You ask me why do I write? I do not really know and have often wondered myself when facing an empty screen without a thought in my head. lt was even worse before I had a laptop and when it was necessary to write, by hand, rewrite, and continue rewriting until I reached grammatical perfection? Writing does not come easy to me. lt is a struggle. I lay awake during the night, thinking, thinking and thinking of what I can write. Sometimes everything fits into place and I say it over and over again so that I shall not forget it when I want to get it down on paper, only to find that it has completely gone from my memory the following morning. So, perhaps it is a masochistic tendency that drives me on. A form of self punishment - but for what?
In hindsight, I suppose I have always enjoyed putting pen to paper.

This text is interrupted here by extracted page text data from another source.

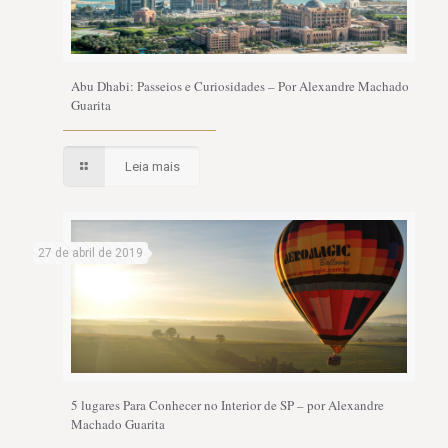
Abu Dhabi: Passeios e Curiosidades – Por Alexandre Machado
Guarita
Leia mais
27 de abril de 2019
5 lugares Para Conhecer no Interior de SP – por Alexandre
Machado Guarita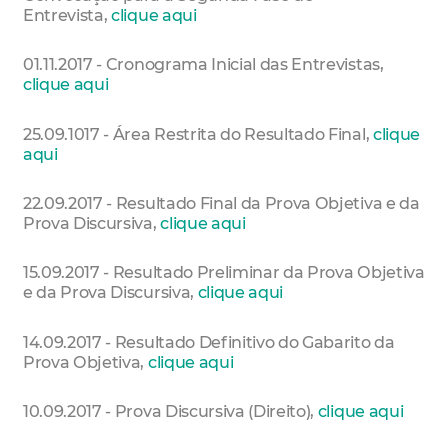
Entrevista,
clique aqui
01.11.2017 - Cronograma Inicial das Entrevistas,
clique aqui
25.09.1017 - Área Restrita do Resultado Final,
clique
aqui
22.09.2017 - Resultado Final da Prova Objetiva e da
Prova Discursiva,
clique aqui
15.09.2017 - Resultado Preliminar da Prova Objetiva
e da Prova Discursiva,
clique aqui
14.09.2017 - Resultado Definitivo do Gabarito da
Prova Objetiva,
clique aqui
10.09.2017 - Prova Discursiva (Direito),
clique aqui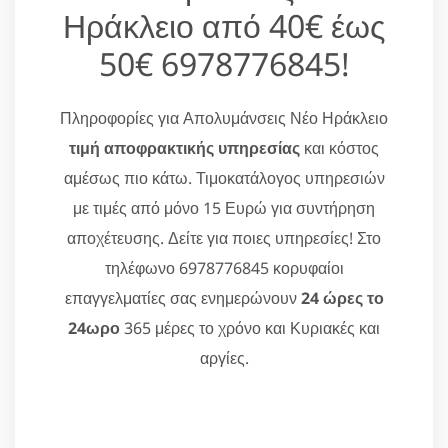
Ηράκλειο από 40€ έως
50€ 6978776845!
Πληροφορίες για Απολυμάνσεις Νέο Ηράκλειο
τιμή αποφρακτικής υπηρεσίας
και κόστος
αμέσως πιο κάτω. Τιμοκατάλογος υπηρεσιών
με τιμές από μόνο 15 Ευρώ για συντήρηση
αποχέτευσης. Δείτε για ποιες υπηρεσίες! Στο
τηλέφωνο 6978776845 κορυφαίοι
επαγγελματίες σας ενημερώνουν
24 ώρες το
24ωρο
365 μέρες το χρόνο και Κυριακές και
αργίες.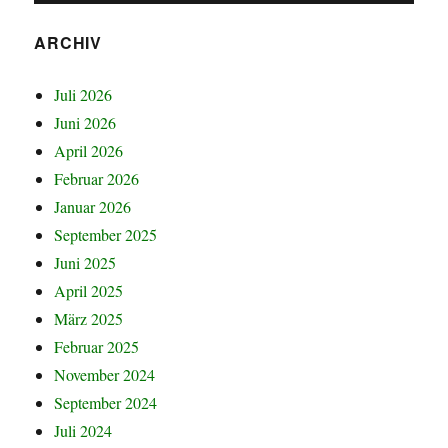
ARCHIV
Juli 2026
Juni 2026
April 2026
Februar 2026
Januar 2026
September 2025
Juni 2025
April 2025
März 2025
Februar 2025
November 2024
September 2024
Juli 2024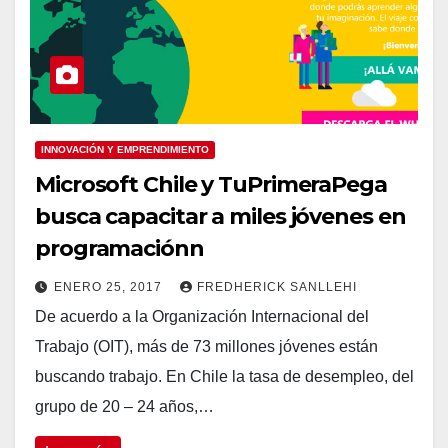
INNOVACIÓN Y EMPRENDIMIENTO
Microsoft Chile y TuPrimeraPega
busca capacitar a miles jóvenes en
programaciónn
ENERO 25, 2017
FREDHERICK SANLLEHI
De acuerdo a la Organización Internacional del
Trabajo (OIT), más de 73 millones jóvenes están
buscando trabajo. En Chile la tasa de desempleo, del
grupo de 20 – 24 años,…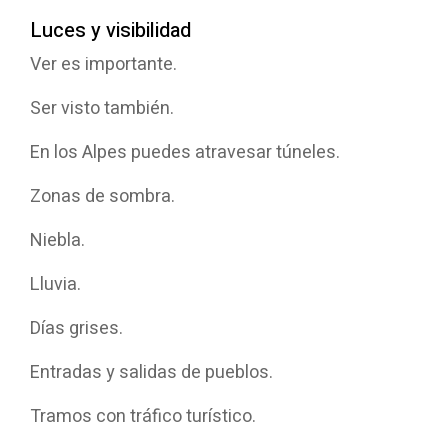
Luces y visibilidad
Ver es importante.
Ser visto también.
En los Alpes puedes atravesar túneles.
Zonas de sombra.
Niebla.
Lluvia.
Días grises.
Entradas y salidas de pueblos.
Tramos con tráfico turístico.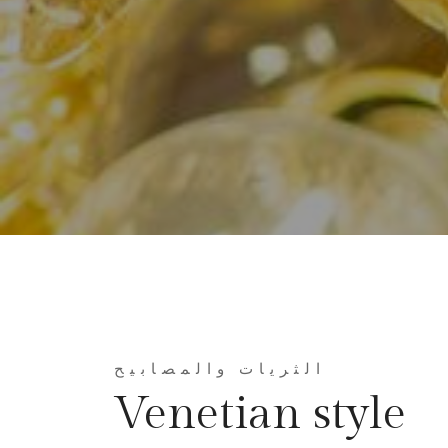
الثريات والمصابيح
Venetian style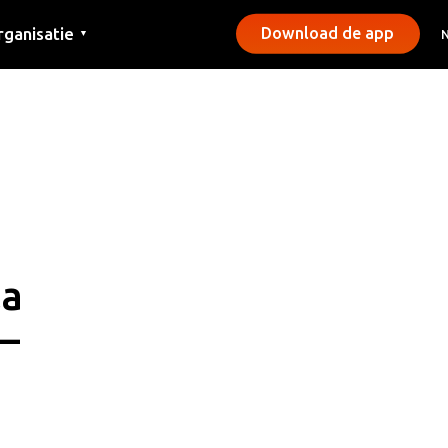
rganisatie
Download de app
▼
ntact
rs
emeentes
la
 –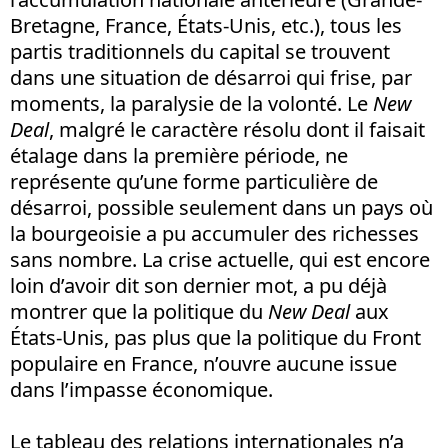
Bretagne, France, États-Unis, etc.), tous les
partis traditionnels du capital se trouvent
dans une situation de désarroi qui frise, par
moments, la paralysie de la volonté. Le
New
Deal
, malgré le caractère résolu dont il faisait
étalage dans la première période, ne
représente qu’une forme particulière de
désarroi, possible seulement dans un pays où
la bourgeoisie a pu accumuler des richesses
sans nombre. La crise actuelle, qui est encore
loin d’avoir dit son dernier mot, a pu déjà
montrer que la politique du
New Deal
aux
États-Unis, pas plus que la politique du Front
populaire en France, n’ouvre aucune issue
dans l’impasse économique.
Le tableau des relations internationales n’a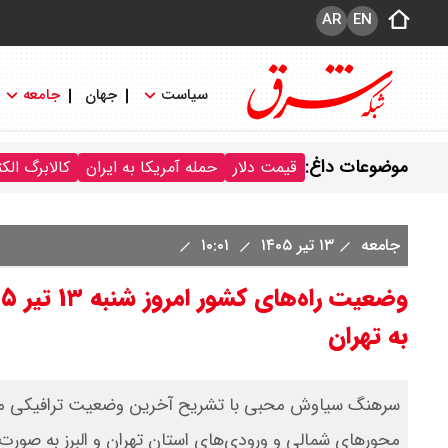
AR
EN
سیاست
جهان
جامعه
موضوعات داغ:
قیمت دلار
حمله آمریکا به ایران
کالابرگ الک
جامعه
۱۳ تیر ۱۴۰۵
۱۰:۰۱
به تهران
سرهنگ سیاوش محبی با تشریح آخرین وضعیت ترافیکی محور
محورهای شمالی و ورودی‌های استان تهران و البرز به صورت 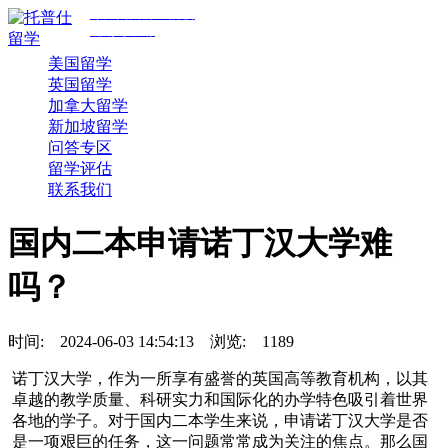
专注美国前30院校
规划与申请
美国留学
英国留学
加拿大留学
新加坡留学
问答专区
留学评估
联系我们
国内二本申请诺丁汉大学难
吗？
时间:
2024-06-03 14:54:13
浏览:
1189
诺丁汉大学，作为一所享有盛誉的英国高等教育机构，以其
卓越的教学质量、科研实力和国际化的办学特色吸引着世界
各地的学子。对于国内二本学生来说，申请诺丁汉大学是否
是一项艰巨的任务，这一问题常常成为关注的焦点。那么国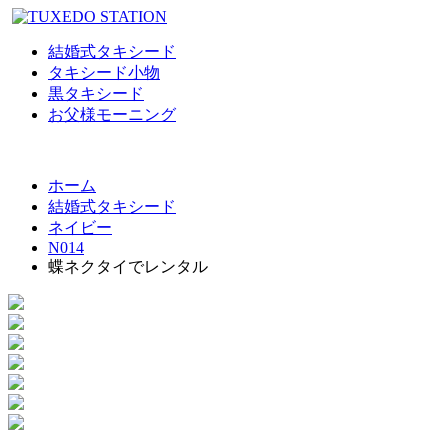
結婚式タキシード
タキシード小物
黒タキシード
お父様モーニング
ホーム
結婚式タキシード
ネイビー
N014
蝶ネクタイでレンタル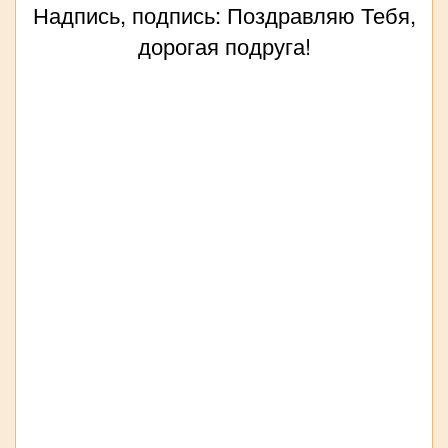
Надпись, подпись: Поздравляю Тебя,
дорогая подруга!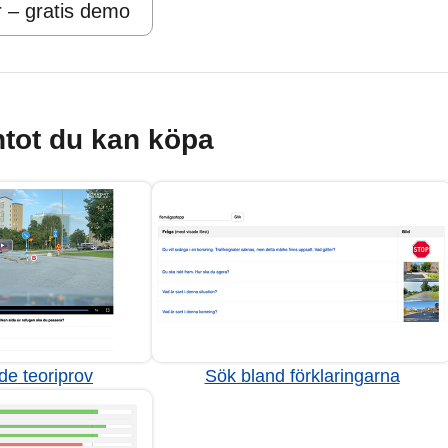
r – gratis demo
tot du kan köpa
de teoriprov
Sök bland förklaringarna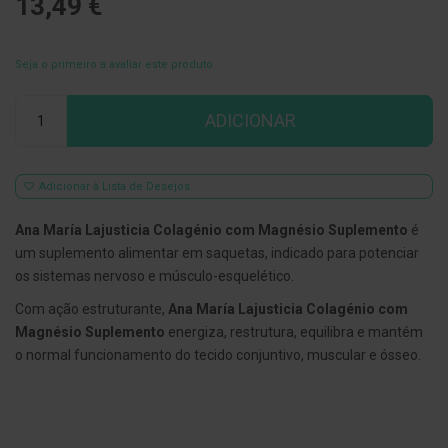
13,49 €
E
s
c
Seja o primeiro a avaliar este produto
o
v
Qtd
i
ADICIONAR
l
h
õ
e
s
Adicionar à Lista de Desejos
e
R
Ana María Lajusticia Colagénio com Magnésio Suplemento
é
a
s
um suplemento alimentar em saquetas, indicado para potenciar
p
os sistemas nervoso e músculo-esquelético.
a
d
Com ação estruturante,
Ana María Lajusticia Colagénio com
o
r
Magnésio Suplemento
energiza, restrutura, equilibra e mantém
e
o normal funcionamento do tecido conjuntivo, muscular e ósseo.
s
d
e
l
í
n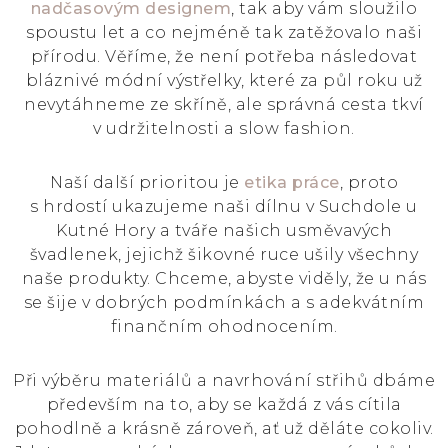
nadčasovým designem
, tak aby vám sloužilo
spoustu let a co nejméně tak zatěžovalo naši
přírodu. Věříme, že není potřeba následovat
bláznivé módní výstřelky, které za půl roku už
nevytáhneme ze skříně, ale správná cesta tkví
v udržitelnosti a slow fashion.
Naší další prioritou je
etika práce
, proto
s hrdostí ukazujeme naši dílnu v Suchdole u
Kutné Hory a tváře našich usměvavých
švadlenek, jejichž šikovné ruce ušily všechny
naše produkty. Chceme, abyste viděly, že u nás
se šije v dobrých podmínkách a s adekvátním
finančním ohodnocením.
Při výběru materiálů a navrhování střihů dbáme
především na to, aby se každá z vás cítila
pohodlně a krásně zároveň, ať už děláte cokoliv.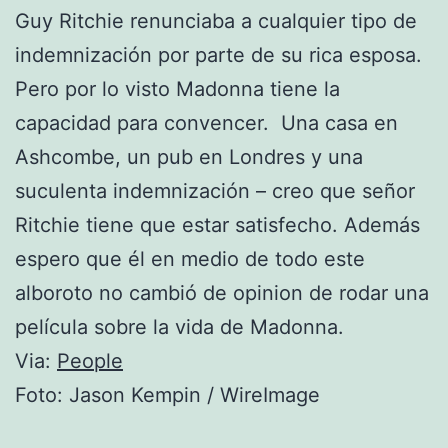
Guy Ritchie renunciaba a cualquier tipo de
indemnización por parte de su rica esposa.
Pero por lo visto Madonna tiene la
capacidad para convencer. Una casa en
Ashcombe, un pub en Londres y una
suculenta indemnización – creo que señor
Ritchie tiene que estar satisfecho. Además
espero que él en medio de todo este
alboroto no cambió de opinion de rodar una
película sobre la vida de Madonna.
Via:
People
Foto:
Jason Kempin / WireImage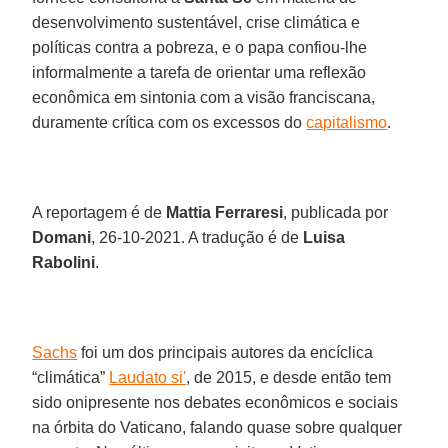
desenvolvimento sustentável, crise climática e
políticas contra a pobreza, e o papa confiou-lhe
informalmente a tarefa de orientar uma reflexão
econômica em sintonia com a visão franciscana,
duramente crítica com os excessos do
capitalismo
.
A reportagem é de
Mattia Ferraresi
, publicada por
Domani
, 26-10-2021. A tradução é de
Luisa
Rabolini
.
Sachs
foi um dos principais autores da encíclica
“climática”
Laudato si'
, de 2015, e desde então tem
sido onipresente nos debates econômicos e sociais
na órbita do Vaticano, falando quase sobre qualquer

I remember vividly as a child writing to my two uncles, who were abroad on active service in the second world war. Childish words, deliberately spelled wrongly, to make them laugh. I even imagined that my work was so funny they would pass it around their mates who, in turns would gain pleasure, even solace, from my literary genius in the danger and turmoil of their lives. Doing my bit for the war effort, I told myself. . . .. or could it have been vanity?
Apart from picture books, the Dandy annual at Christmas and a yearly Sunday School price for good attendance, books did not feature in my life until I was eleven years old and started bringing my text books home from Grammar School Sadly the childrens’ classics eluded me. My parent, like many others of that era, were only very basically educated so “our library” was practically non-existent. Indeed, I could nearly count the number of books in the house on the fingers of one hand; People of All Nations” a one thousand page black and white tome of weird, wonderful and wicked pictures of different cultures and tribes - where I knew exactly which page to turn to, a bible, a dictionary, a soft backed book on the Royal Flying Corps, in which my father had served in the 1914/18 war, prior to the formation of the Royal Air Force, and my very favourite, an instructional book on card games. This substituted as a music book which I would place opened on the sideboard, where I played everything from nursery rhymes to great concertos on the ‘piano’ we did not have, and which I so passionately desired.
Whilst there were few books and, sadly, little encouragement to read, we, as children were never short of a story. My mother, with her wonderful imagination, would tell us delightful, funny or even sad, tales which she made up as she went along. Could it be the imaginative mind which I inherited from her that I turn to for inspiration in my pursuit of authorship?
Whatever, something drives me on, and does there really have to be a reason - other than that I enjoy seeing my thoughts and words in print? Yes, it is obviously vanity!